A Vigilância Sanitária interditou, neste domingo (8), a academia onde a professora Juliana Faustino Bassetto, de 27 anos, passou mal e morreu durante uma atividade aquática na zona leste da capital paulista. O local operava sem alvará de funcionamento. Além da vítima, o marido dela e um adolescente de 14 anos seguem internados em estado grave.

De acordo com a Polícia Civil, a principal suspeita é de que houve intoxicação causada por produtos químicos usados na limpeza da piscina. Durante a perícia, foi encontrado um recipiente contendo cerca de 20 litros de uma substância ainda não identificada, que foi recolhida e encaminhada para exames laboratoriais.

Possível reação química contaminou o ambiente

As investigações preliminares indicam que o produto pode ter provocado uma reação química capaz de liberar gases tóxicos no ambiente fechado da academia. Os peritos também apuram se a substância foi despejada diretamente na água da piscina.

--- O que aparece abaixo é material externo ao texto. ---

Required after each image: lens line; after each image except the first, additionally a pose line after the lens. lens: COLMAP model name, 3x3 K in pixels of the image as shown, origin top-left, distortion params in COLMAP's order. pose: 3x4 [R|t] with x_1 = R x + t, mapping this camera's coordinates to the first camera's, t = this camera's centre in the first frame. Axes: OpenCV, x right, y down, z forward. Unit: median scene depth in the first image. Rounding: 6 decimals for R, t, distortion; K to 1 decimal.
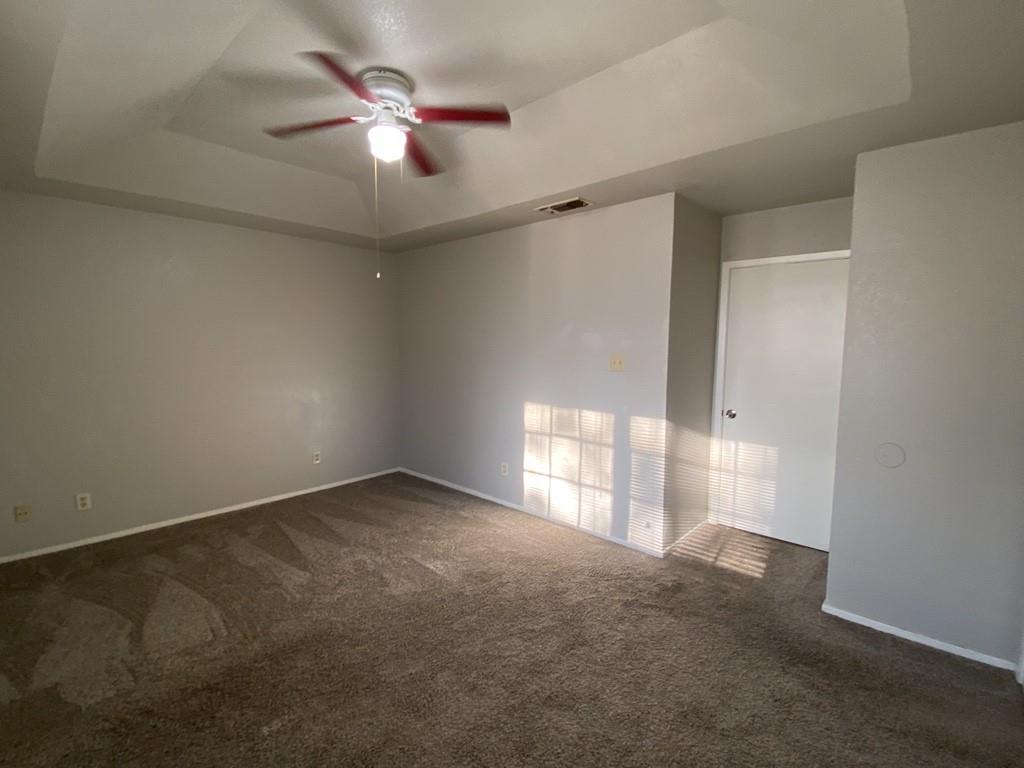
lens RADIAL K [[468.0, 0, 508.6], [0, 468.0, 384.2], [0, 0, 1]] dist [0.044249, -0.038746]
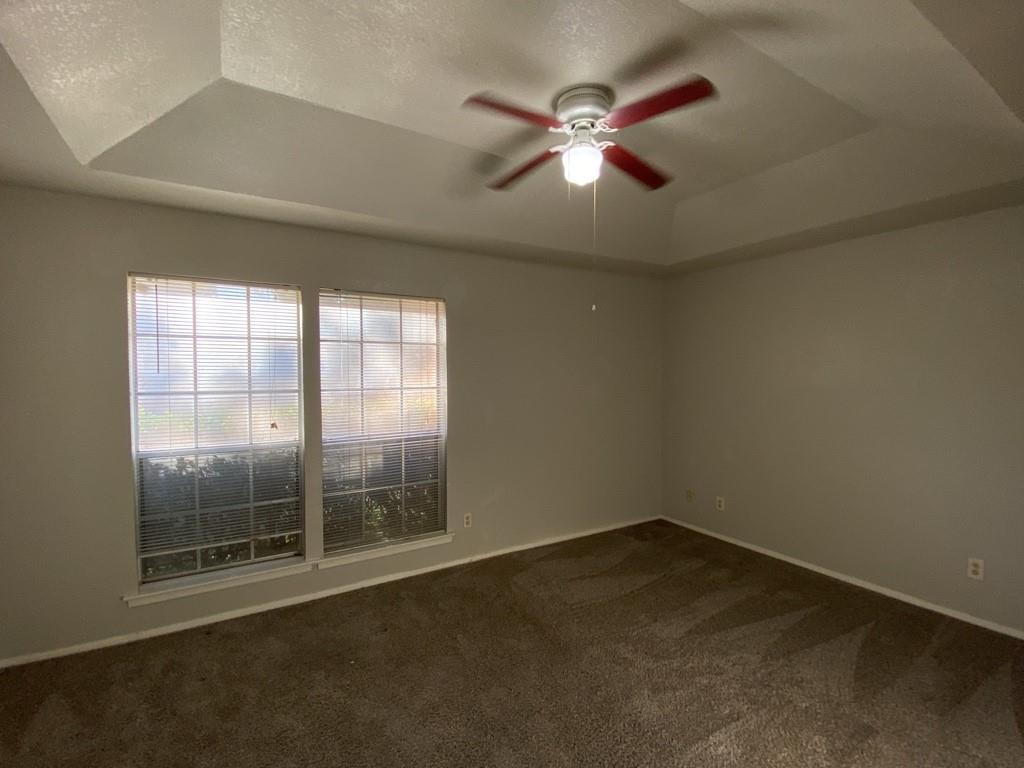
lens RADIAL K [[468.0, 0, 508.6], [0, 468.0, 384.2], [0, 0, 1]] dist [0.044249, -0.038746]
pose [[-0.279470, 0.023020, -0.959879, 0.459332], [-0.085394, 0.995155, 0.048728, -0.080870], [0.956350, 0.095586, -0.276150, 0.787148]]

Por precaução, os profissionais que atuaram na perícia precisaram utilizar equipamentos de proteção individual, incluindo máscaras e cilindros de oxigênio. No total, cinco pessoas apresentaram sintomas compatíveis com intoxicação: uma morreu, duas permanecem em estado grave e outras duas já receberam alta médica.

Mal-estar interrompeu a aula

O incidente aconteceu no sábado (7). Segundo relatos, Juliana e o marido perceberam um cheiro forte e um gosto incomum na água da piscina e decidiram encerrar a aula. Algumas horas depois, a professora teve piora no quadro clínico e sofreu uma parada cardíaca. Ela chegou a ser socorrida, mas não resistiu.

A administração da academia informou, em nota, que prestou assistência imediata aos alunos e que está colaborando com as autoridades. A Polícia Civil continua investigando as circunstâncias do caso e a responsabilidade pelo uso e manuseio inadequado dos produtos químicos.